Counsel for plaintiff rely upon Providence Jewelry Co. v. Bailey, 159 Mich. 285 (123 N. W. 1117), as decisive of this case in favor of plaintiff. The cases are not parallel. In the Jewelry Case, the plaintiff was entitled to recover by the very terms of the contract, unless the defendant could invalidate the contract upon the ground of fraud. In the present case, by the terms of the contract as testified to by defendant, she had a right to return the goods if unsatisfactory to her. According to her testimony and according to the letter itself, she had not sold any of the rubbers at the time she wrote her first letter, asking for an extension of time. None of the rubbers had been returned when she wrote the second letter, and she testifies that two days after the return of the rubbers she wrote to plaintiff that rubbers had been returned broken and unsatisfactory, and if she didn’t hear from them that week she should return the balance; and she testifies that she did ship them back on December 21st, notifying them thereof by her letter of December 23d.
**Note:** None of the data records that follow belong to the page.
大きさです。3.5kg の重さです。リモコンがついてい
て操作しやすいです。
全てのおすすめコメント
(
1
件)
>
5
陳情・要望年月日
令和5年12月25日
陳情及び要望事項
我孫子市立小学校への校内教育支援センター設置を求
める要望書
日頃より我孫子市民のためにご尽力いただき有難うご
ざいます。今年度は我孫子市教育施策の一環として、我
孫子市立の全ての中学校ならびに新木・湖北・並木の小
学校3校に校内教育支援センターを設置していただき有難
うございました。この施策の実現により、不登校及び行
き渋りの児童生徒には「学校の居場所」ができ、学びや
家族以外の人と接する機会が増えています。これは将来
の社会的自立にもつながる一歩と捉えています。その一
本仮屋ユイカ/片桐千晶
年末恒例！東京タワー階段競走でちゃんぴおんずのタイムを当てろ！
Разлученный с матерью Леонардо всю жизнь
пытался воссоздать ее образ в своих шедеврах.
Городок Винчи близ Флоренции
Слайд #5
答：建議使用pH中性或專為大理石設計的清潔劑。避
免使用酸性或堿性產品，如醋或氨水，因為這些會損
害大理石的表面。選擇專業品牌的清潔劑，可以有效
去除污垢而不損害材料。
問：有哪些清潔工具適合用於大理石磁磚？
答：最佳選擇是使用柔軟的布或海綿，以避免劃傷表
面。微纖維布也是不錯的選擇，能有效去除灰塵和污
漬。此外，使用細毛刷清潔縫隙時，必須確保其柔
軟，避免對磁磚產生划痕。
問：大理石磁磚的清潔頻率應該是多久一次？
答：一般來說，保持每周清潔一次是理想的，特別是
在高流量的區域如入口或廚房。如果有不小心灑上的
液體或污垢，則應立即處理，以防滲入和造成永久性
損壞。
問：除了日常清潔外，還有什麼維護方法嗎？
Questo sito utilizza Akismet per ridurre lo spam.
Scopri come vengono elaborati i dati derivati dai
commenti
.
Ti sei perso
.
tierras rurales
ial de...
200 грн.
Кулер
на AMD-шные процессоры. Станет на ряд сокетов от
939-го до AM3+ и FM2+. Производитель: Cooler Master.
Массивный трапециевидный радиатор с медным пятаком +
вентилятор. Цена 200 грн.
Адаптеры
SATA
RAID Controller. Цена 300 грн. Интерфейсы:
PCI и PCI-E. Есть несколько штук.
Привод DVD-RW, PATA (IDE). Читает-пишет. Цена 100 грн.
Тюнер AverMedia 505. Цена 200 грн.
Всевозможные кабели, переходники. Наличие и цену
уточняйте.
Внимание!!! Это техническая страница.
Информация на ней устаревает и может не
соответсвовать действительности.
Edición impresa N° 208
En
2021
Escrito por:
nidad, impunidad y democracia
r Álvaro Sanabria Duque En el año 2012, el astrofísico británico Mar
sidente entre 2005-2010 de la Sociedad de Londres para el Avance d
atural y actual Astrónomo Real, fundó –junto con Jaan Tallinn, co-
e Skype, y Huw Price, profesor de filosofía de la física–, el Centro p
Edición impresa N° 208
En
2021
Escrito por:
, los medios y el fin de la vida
Plaintiff’s manager testified that the sales agent had authority to make the agreement as testified to by defendant, and she had a right to assume that plaintiff knew what the terms of the contract were. Her letter of December 14th is susceptible of the interpretation, in connection with her prior letters, that, although the rubbers had proved to be unsatisfactory, she would retain them if the plaintiff, within the week, would extend the time of payment. We think the trial judge properly declined to hold, under such circumstances, that defendant could not insist upon the defense urged by her.

The second assignment is without foundation.

The judgment is affirmed.

Ostrander, O. J., and Steers, McAlvay, and Stone, JJ., concurred.